## Records to use
-.-.-
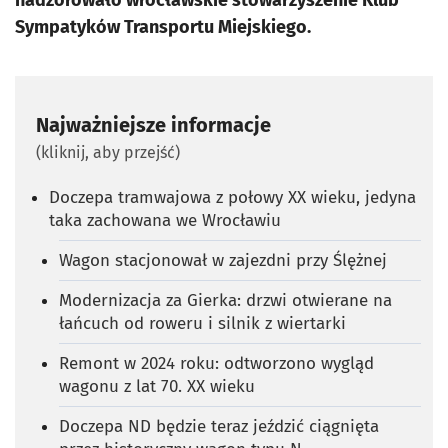
nadzorowało wrocławskie stowarzyszenie Klub
Sympatyków Transportu Miejskiego.
Najważniejsze informacje
(kliknij, aby przejść)
Doczepa tramwajowa z połowy XX wieku, jedyna
taka zachowana we Wrocławiu
Wagon stacjonował w zajezdni przy Ślężnej
Modernizacja za Gierka: drzwi otwierane na
łańcuch od roweru i silnik z wiertarki
Remont w 2024 roku: odtworzono wygląd
wagonu z lat 70. XX wieku
Doczepa ND będzie teraz jeździć ciągnięta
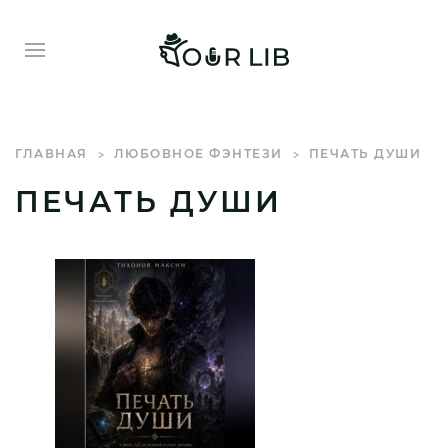
ГЛАВНАЯ
ЛЮБОВНОЕ ФЭНТЕЗИ
ПЕЧАТЬ ДУШИ
ПЕЧАТЬ ДУШИ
-.-.-
## To-do item
Please retype exactly the lines from the line containing "Sympatyków Transportu Miejskiego." through the final line of the records above, inclusive, leaving out any pictures.

## Reply
Sympatyków Transportu Miejskiego.
Najważniejsze informacje
(kliknij, aby przejść)
Doczepa tramwajowa z połowy XX wieku, jedyna
taka zachowana we Wrocławiu
Wagon stacjonował w zajezdni przy Ślężnej
Modernizacja za Gierka: drzwi otwierane na
łańcuch od roweru i silnik z wiertarki
Remont w 2024 roku: odtworzono wygląd
wagonu z lat 70. XX wieku
Doczepa ND będzie teraz jeździć ciągnięta
ГЛАВНАЯ
ЛЮБОВНОЕ ФЭНТЕЗИ
ПЕЧАТЬ ДУШИ
ПЕЧАТЬ ДУШИ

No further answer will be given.